Current processor design styles are restrained by the implicit constraint that a processor core should be able to run continuously; therefore power hungry techniques that would allow very high clock frequencies are not used. The “sequential accelerator”[31] we propose removes the constraint of continuous functioning. The sequential accelerator consists of several cores designed for ultimate instantaneous performance. Those cores are large and power hungry, they cannot run continuously (thermal constraint) and cannot be active simultaneously (power constraint) . A single core is active at any time, inactive cores are power-gated. The execution is migrated periodically to a new core so as to spread the heat generation uniformly over the whole accelerator area, which solves the temperature issue. The “sequential accelerator” will be a viable solution only if the performance penalty due to migrations can be tolerated. Migration-induced cache misses may incur a significant performance loss. We propose some solutions to alleviate this problem. We also propose a migration method, using integrated thermal sensors, such that the migration interval is variable and depends on the ambient temperature. The migration penalty can be kept negligible as long as the ambient temperature is maintained below a threshold.

This research is done in cooperation with Pr Yannakis Sazeides from University of Cyprus.

Exploiting confidence in SMT processors

Participants : Pierre Michaud, André Seznec.

Simultaneous multithreading (SMT) [50] processors dynamically share processor resources between multiple threads. The hardware allocates resources to different threads. The resources are either managed explicitly through setting resource limits to each thread or implicitly through placing the desired instruction mix in the resources. In this case, the main resource management tool is the instruction fetch policy which must predict the behavior of each thread (branch mispredictions, long-latency loads, etc.) as it fetches instructions.

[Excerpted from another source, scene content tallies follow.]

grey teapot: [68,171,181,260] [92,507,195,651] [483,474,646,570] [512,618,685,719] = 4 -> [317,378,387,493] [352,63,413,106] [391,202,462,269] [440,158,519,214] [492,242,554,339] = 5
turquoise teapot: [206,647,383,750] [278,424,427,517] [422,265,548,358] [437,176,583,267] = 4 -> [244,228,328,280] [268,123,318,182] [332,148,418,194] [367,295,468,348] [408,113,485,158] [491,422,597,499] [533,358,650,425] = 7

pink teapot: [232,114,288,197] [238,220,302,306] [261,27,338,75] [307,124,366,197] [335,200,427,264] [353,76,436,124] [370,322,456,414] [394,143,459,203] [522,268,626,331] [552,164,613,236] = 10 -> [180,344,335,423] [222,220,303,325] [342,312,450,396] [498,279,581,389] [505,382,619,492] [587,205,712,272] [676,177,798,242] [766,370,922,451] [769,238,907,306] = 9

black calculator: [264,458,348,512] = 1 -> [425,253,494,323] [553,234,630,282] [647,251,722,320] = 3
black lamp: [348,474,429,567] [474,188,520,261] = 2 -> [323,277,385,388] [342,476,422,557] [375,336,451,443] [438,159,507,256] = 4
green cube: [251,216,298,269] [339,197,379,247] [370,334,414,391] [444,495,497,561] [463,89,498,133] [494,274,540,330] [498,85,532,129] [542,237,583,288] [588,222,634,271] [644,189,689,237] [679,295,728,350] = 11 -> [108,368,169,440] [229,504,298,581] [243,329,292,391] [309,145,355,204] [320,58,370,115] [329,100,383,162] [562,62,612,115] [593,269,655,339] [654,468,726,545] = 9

We propose the use of Speculative Instruction Window Weighting (SIWW) [34] to bridge the gap between implicit and explicit SMT fetch policies. SIWW estimates for each thread the amount of outstanding work in the processor pipeline. Fetch proceeds for the thread with the least amount of work left. SIWW policies are implicit as fetch proceeds for the thread with the least amount of work left. They are also explicit as maximum resource allocation can also be set. SIWW can use and combine virtually any of the indicators that were previously proposed for guiding the instruction fetch policy (number of in-flight instructions, number of low confidence branches, number of predicted cache misses, etc.). Therefore, SIWW is an approach to designing SMT fetch policies , rather than a particular fetch policy.

Targeting fairness or throughput is often contradictory and a SMT scheduling policy often optimizes only one performance metric at the sacrifice of the other metric. Our simulations show that the SIWW fetch policy can achieve at the same time state-of-the-art throughput, state-of-the-art fairness and state-of-the-art harmonic performance mean.

This study was done in collaboration with Hans Vandierendonck from University of Ghent.